### TASK PROMPT:
Leave every picture behind and copy the rest of the entries below exactly.

[Opening SUPPLIED DATA section]

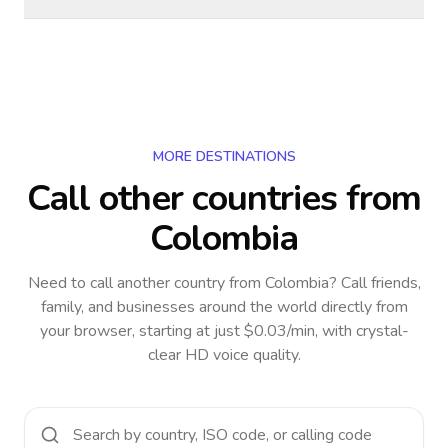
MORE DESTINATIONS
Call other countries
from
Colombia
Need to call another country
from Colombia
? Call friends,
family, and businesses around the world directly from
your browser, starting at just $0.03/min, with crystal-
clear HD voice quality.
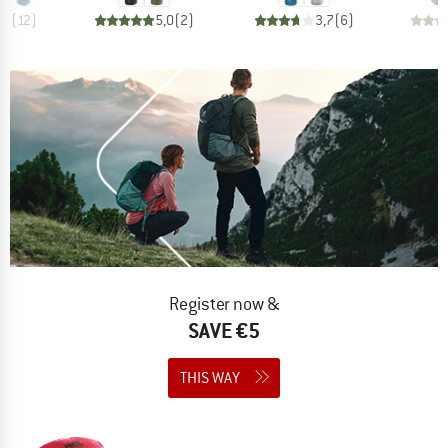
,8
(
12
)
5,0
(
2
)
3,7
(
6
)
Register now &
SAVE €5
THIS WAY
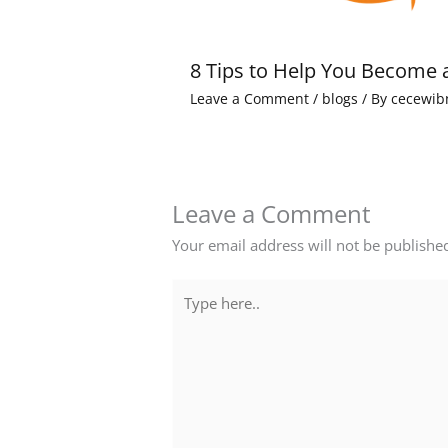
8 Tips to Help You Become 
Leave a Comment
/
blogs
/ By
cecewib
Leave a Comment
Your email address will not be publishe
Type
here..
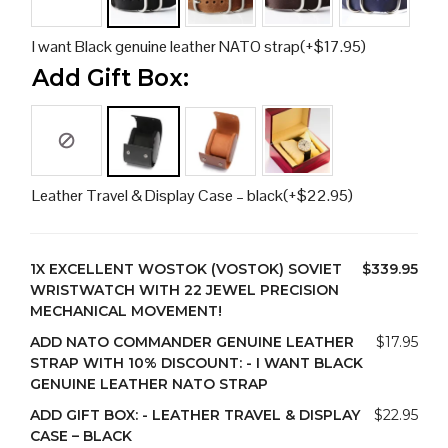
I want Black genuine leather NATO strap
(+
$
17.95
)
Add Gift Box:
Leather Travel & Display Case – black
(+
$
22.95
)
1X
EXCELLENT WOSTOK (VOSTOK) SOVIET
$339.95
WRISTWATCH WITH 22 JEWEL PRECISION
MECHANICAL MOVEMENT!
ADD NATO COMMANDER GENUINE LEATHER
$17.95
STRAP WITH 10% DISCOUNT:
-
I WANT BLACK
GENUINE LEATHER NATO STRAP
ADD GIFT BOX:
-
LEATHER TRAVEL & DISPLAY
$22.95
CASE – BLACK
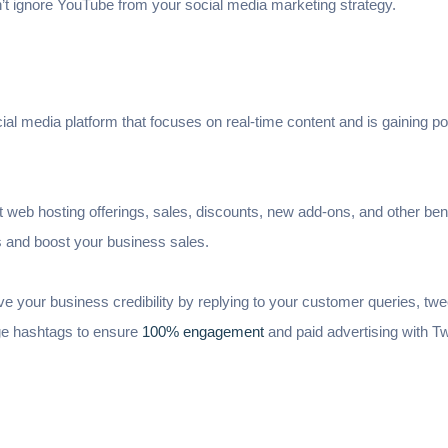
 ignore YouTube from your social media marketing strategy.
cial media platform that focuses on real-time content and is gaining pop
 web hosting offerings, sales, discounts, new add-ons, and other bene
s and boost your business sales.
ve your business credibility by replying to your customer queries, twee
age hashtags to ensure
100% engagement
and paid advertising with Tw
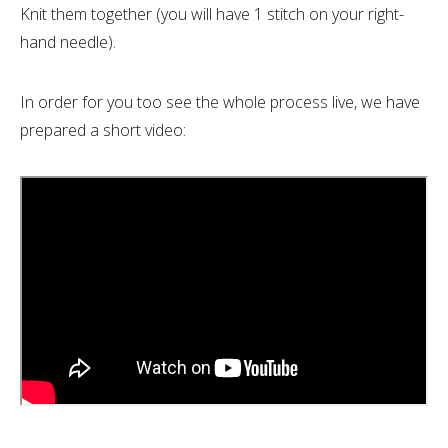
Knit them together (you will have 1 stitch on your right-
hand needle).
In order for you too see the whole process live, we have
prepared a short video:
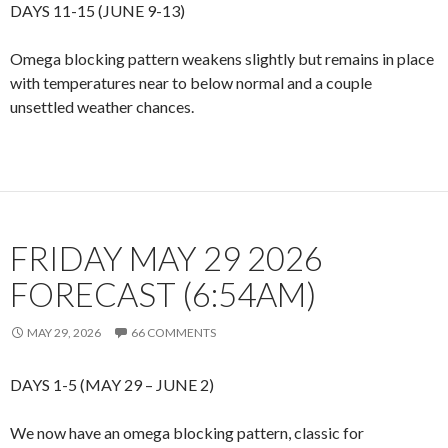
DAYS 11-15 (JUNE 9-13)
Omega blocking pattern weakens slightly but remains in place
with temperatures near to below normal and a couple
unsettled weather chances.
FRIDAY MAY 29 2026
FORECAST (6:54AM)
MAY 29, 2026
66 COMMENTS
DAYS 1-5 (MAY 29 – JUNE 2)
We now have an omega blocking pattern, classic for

[Closing SUPPLIED DATA section]

### WRITTEN SOLUTION:
MORE DESTINATIONS
Call other countries
from
Colombia
Need to call another country
from Colombia
? Call friends,
family, and businesses around the world directly from
your browser, starting at just $0.03/min, with crystal-
clear HD voice quality.
,8
(
12
)
5,0
(
2
)
3,7
(
6
)
Register now &
SAVE €5
THIS WAY
8 Tips to Help You Become 
Leave a Comment
/
blogs
/ By
cecewib
Leave a Comment
Your email address will not be publishe
Type
here..
I want Black genuine leather NATO strap
(+
$
17.95
)
Add Gift Box:
Leather Travel & Display Case – black
(+
$
22.95
)
1X
EXCELLENT WOSTOK (VOSTOK) SOVIET
$339.95
WRISTWATCH WITH 22 JEWEL PRECISION
MECHANICAL MOVEMENT!
ADD NATO COMMANDER GENUINE LEATHER
$17.95
STRAP WITH 10% DISCOUNT:
-
I WANT BLACK
GENUINE LEATHER NATO STRAP
ADD GIFT BOX:
-
LEATHER TRAVEL & DISPLAY
$22.95
CASE – BLACK
 ignore YouTube from your social media marketing strategy.
cial media platform that focuses on real-time content and is gaining pop
 web hosting offerings, sales, discounts, new add-ons, and other bene
s and boost your business sales.
ve your business credibility by replying to your customer queries, twee
age hashtags to ensure
100% engagement
and paid advertising with Tw
Knit them together (you will have 1 stitch on your right-
hand needle).
In order for you too see the whole process live, we have
prepared a short video:
DAYS 11-15 (JUNE 9-13)
Omega blocking pattern weakens slightly but remains in place
with temperatures near to below normal and a couple
unsettled weather chances.
FRIDAY MAY 29 2026
FORECAST (6:54AM)
MAY 29, 2026
66 COMMENTS
DAYS 1-5 (MAY 29 – JUNE 2)
We now have an omega blocking pattern, classic for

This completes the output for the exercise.